Die Tage in Kopenhagen sind stürmisch. Und stürmisch wird es auch am Wochenende zu gehen. Am Jahrestag der Räumung des Jungendhauses, Ungdomshuset, im Kopenhagener Stadtteil Nørrebro.
Das Jugendhaus war jahrelang Treffpunkt der linken und autonomen Szene. 1999 wurde es an eine Freikirche verkauft, am 1. März 2007 geräumt und wenige Tage später abgerissen. Es kam zu unzähligen Protesten und Straßenkämpfen mit der Polizei, die bis heute anhalten.
An einem meiner ersten Wochenenden in Kopenhagen im vergangenen September, kam ich Samstag Nacht nach Hause und wunderte mich über den Gestank nach Verbranntem. Ich war mir sicher, dass ein Haus in meiner Nachbarschaft abgebrannt sei. Der Geruch war so hartnäckig, dass man ihn selbst bei geschlossenem Fenster nicht aus der Nase bekam. Als ich jedoch Montag durch den Stadtteil Nørrebro ging, wurde mir klar warum: Überall lag das zerbrochene Schaufensterglas umliegender Geschäfte und unglaublich viel Müll herum. Es war geplündert worden am Wochenende, Autos und Barrikaden waren in Brand gesetzt und 63 Randalierer verhaftet worden.
Nørrebro ist das Kreuzberg oder eher das Schanzenviertel Kopenhagens und die Proteste erinnern an jene um die Rote Flora.
Das Viertel hat sowohl die höchste Ausländerdichte, als auch die meisten Studenten Kopenhagens. Wie in so vielen Städten haben in dem ehemaligen Arbeiterviertel viele moderne Cafés, Secondhand und Jungdesigner Läden neben Antiquitätengeschäften geöffnet.
Das Ungdomshuset liegt beziehungsweise lag im Jagtvej 69 direkt hinter dem Friedhof Assistens Kirkegård, wo Dänische Größen wie Hans-Christian Andersen, Søren Kierkegaard und Dan Turell begraben sind.
Dort, wo es stand, klafft ein Loch, weil es keinen Käufer für das Grundstück gibt. Auf dem Boden tummeln sich Tauben im Müll, der von den Demonstrationen der letzten Wochen stammt.
Das Haus, das seit 1897 als Rückzugsort der Arbeiter- und Frauenbewegung galt, wurde 1982 den besetzenden jugendlichen Gruppen frei zur Verfügung gestellt. Es war der Treffpunkt der links-alternativen Szene, Bar und Konzerthaus, bis die Regierung dem Räumungsantrag statt gab.
In vielen Ecken Kopenhagens sieht man Straßenschilder mit einem Jagtvej Sticker überklebt und auch die Demonstrationen sind all präsent. Im November 2007 gab der Sänger Manu Chao ein kostenloses Solidaritätskonzert, mitten in Nørrebro.
Für diese Woche planen die Aktivisten das Rathaus zu belagern und das Wochenende wird vermutlich einen neuen Höhepunkt darstellen.

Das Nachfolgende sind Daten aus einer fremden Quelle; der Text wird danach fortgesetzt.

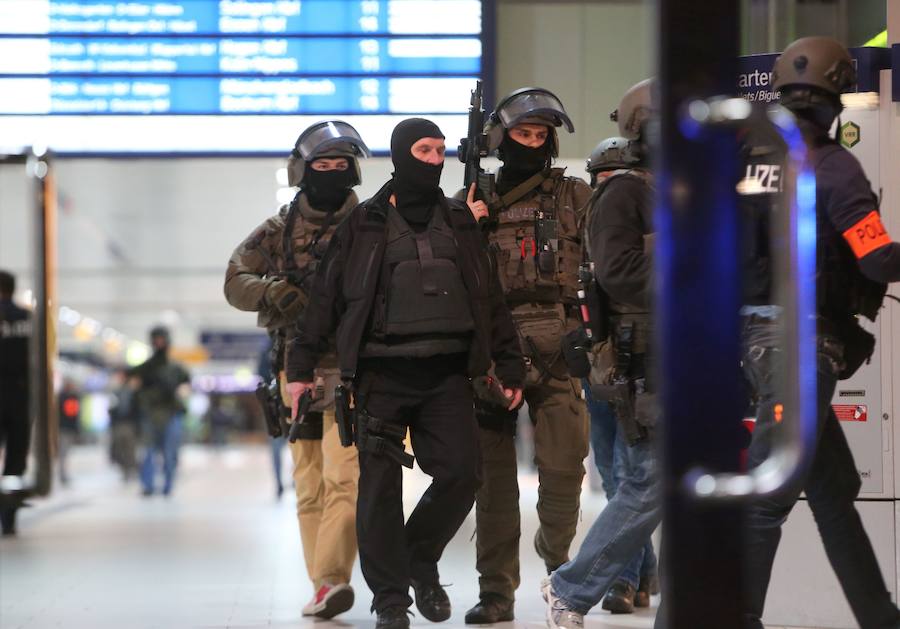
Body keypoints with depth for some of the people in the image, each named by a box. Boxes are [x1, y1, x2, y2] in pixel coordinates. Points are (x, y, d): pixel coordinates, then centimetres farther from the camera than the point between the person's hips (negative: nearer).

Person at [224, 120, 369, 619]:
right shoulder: (278, 231, 11)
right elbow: (236, 281, 5)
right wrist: (275, 292, -14)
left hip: (352, 371, -3)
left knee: (344, 480, -16)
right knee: (309, 487, 6)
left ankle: (332, 579, -21)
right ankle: (323, 586, 12)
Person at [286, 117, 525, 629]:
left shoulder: (460, 221, 14)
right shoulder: (365, 224, 6)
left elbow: (490, 298, 15)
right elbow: (327, 297, 6)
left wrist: (510, 366, 10)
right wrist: (302, 365, 2)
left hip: (447, 373, 2)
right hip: (383, 373, -2)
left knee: (461, 472, -8)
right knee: (381, 486, -3)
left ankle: (421, 557, 18)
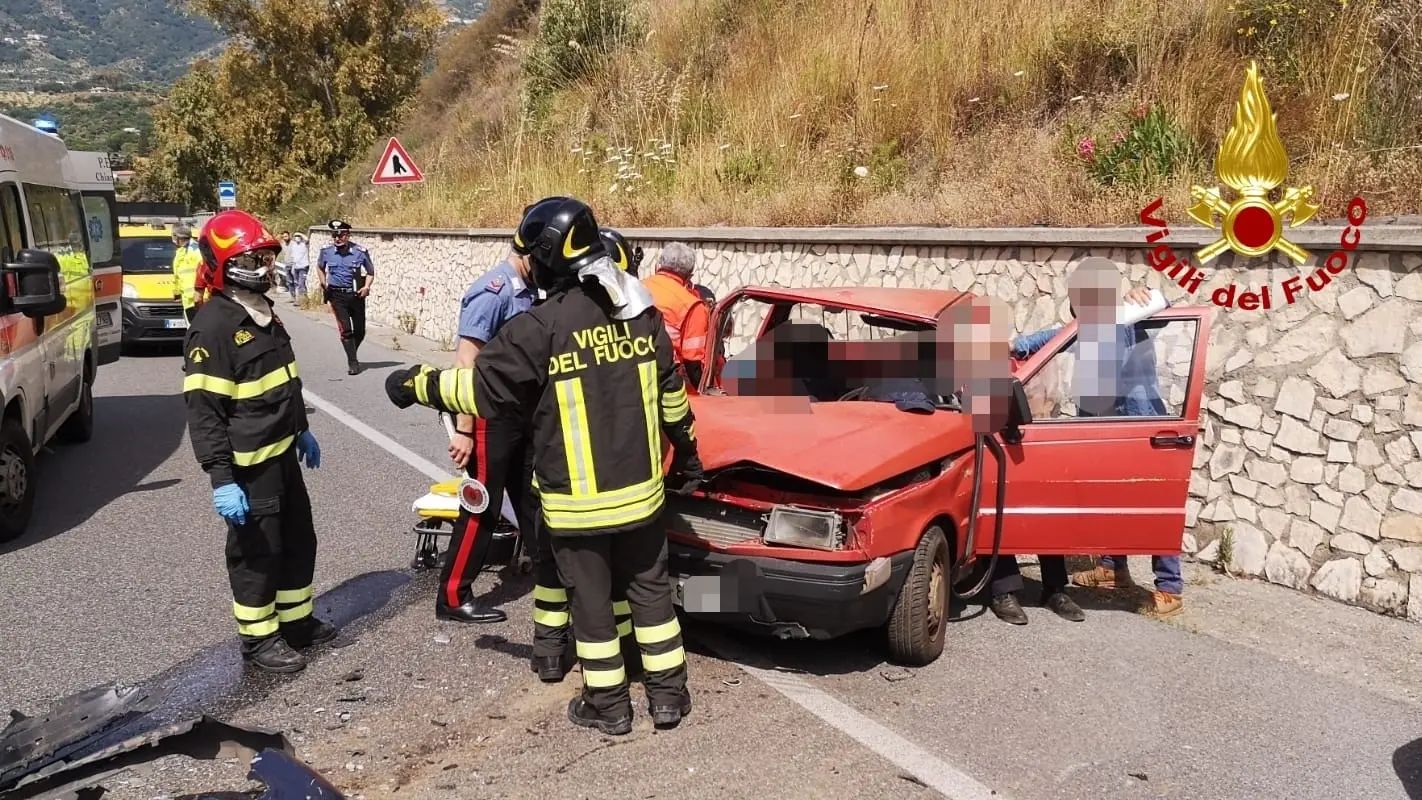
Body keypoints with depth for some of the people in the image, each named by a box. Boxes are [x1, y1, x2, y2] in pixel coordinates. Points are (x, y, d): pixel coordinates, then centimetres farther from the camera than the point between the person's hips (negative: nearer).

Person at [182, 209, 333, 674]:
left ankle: (296, 621, 35)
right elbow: (203, 411, -23)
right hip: (248, 465, -9)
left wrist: (302, 430, 27)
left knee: (298, 540, 19)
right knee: (257, 551, 4)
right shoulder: (213, 327, -20)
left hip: (282, 453, 9)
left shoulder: (262, 311, 10)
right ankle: (258, 639, 20)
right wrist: (221, 479, -26)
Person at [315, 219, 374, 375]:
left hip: (356, 294, 1)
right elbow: (320, 267, 18)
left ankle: (352, 355, 34)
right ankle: (353, 362, -4)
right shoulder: (326, 251, -3)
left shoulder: (360, 252, -7)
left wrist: (367, 286, -7)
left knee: (360, 331, 7)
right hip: (337, 296, -1)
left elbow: (370, 272, 8)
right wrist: (324, 284, 9)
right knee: (345, 330, -11)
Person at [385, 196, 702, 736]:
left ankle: (608, 704, 23)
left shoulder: (540, 328, -17)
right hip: (641, 489, 5)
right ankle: (669, 693, 26)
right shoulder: (641, 313, 1)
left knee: (591, 600, 11)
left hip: (577, 500, -5)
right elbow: (671, 395, 9)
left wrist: (416, 385, 5)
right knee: (649, 588, 18)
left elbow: (480, 389, -11)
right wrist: (687, 453, 22)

Tausende Demonstranten werden erwartet.
Das Ziel ist das Recht auf ein neues Jugendhaus, wozu es bereits Verhandlungen gab.


2 Leserbriefe bisher. ↓
1 Marko // Feb 29, 2008 at 15:12
Kennt man den gleichnamigen Song zum Titel des Beitrages tatsächlich in Kopenhagen ?!

2 Elena Kuch // Mrz 3, 2008 at 22:22
Der ein oder andere mit Sicherheit. Das Lied klingt nämlich bestimmt für viele sehr “berlinish”. Alles, was cool, in, modern ist, wird hier als “berlinish” oder “berlinisk” bezeichnet und auch, wenn Deichkind aus Hamburg kommen, kann diese Musik nichts anderes als “berlinish” sein.
Den Titel habe ich aber gewählt, weil er die Stimmung bei den Demonstrationen und danach gut beschreibt.